◆ Goal 1 ◆
The dataset download notes show a command that failed to fetch a file. According to the text, why did the retrieval fail?

==== Given text ====

Download Dataset

The custom dataset collected by the "[speech2text](https://github.com/shenasa-ai/speech2text)" repository comprises audio recordings sourced from radio archives, gathered using a dedicated data crawler script. This dataset was likely curated to diversify training data for speech recognition models, potentially offering unique linguistic patterns and contexts not found in other publicly available datasets like Common Voice.

In [1]:
# download all_wave.zip
!gdown 1jyvhdZHn0s5Owkr21k5Ff-c96sIQLtEu
!unzip -qq all_wav.zip
# download Hamtech_VoiceDataset_Slice1.csv
!gdown 1vqvn0F0YYhEFbzLgP9wJ36vyInUnO5b5

Failed to retrieve file url:

	Too many users have viewed or downloaded this file recently. Please
	try accessing the file again later. If the file you are trying to
	access is particularly large or is shared with many people, it may
	take up to 24 hours to be able to view or download the file. If you
	still can't access a file after 24 hours, contact your domain
	administrator.

====

◆ Goal 2 ◆
In the listing, swap "Position" for "Peak" in the lines between the one holding "Belgium (Ultratop 50" and the one holding "Europe (Eurochart Hot 100) | Position: 4 -> 6", inclusive. Return only those lines, with the pictures left out.

==== Extracted information ====

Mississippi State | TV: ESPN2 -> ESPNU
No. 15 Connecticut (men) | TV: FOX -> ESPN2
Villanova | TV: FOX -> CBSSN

====
==== Extracted information ====

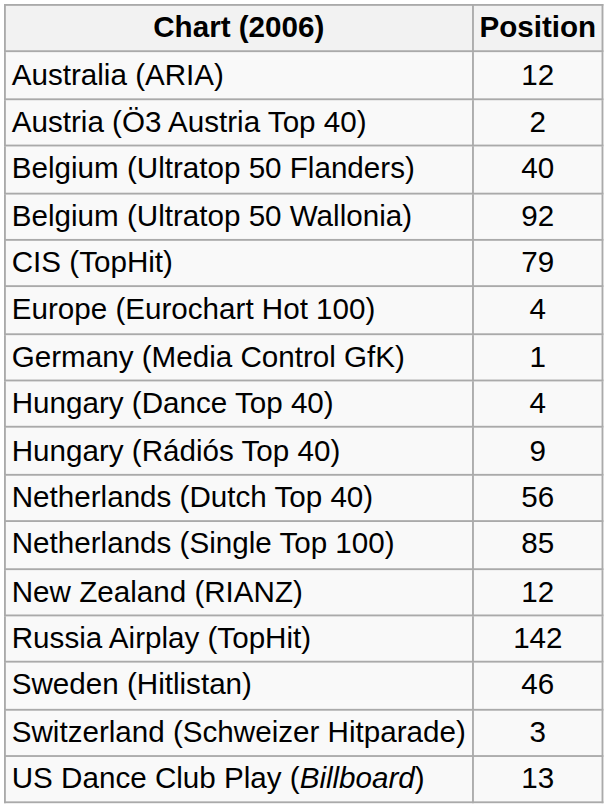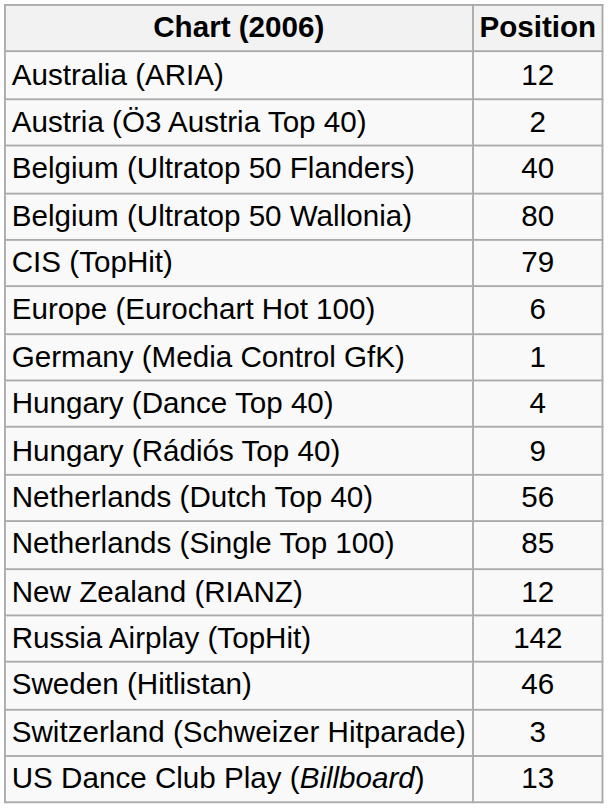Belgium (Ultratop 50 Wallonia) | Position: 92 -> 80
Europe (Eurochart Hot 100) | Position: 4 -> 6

====

◆ Written reply 1 ◆
The file URL could not be retrieved because too many users had viewed or downloaded the file recently. The message advises trying again later. It adds that a large or widely shared file may take up to 24 hours to become available.

◆ Written reply 2 ◆
Belgium (Ultratop 50 Wallonia) | Peak: 92 -> 80
Europe (Eurochart Hot 100) | Peak: 4 -> 6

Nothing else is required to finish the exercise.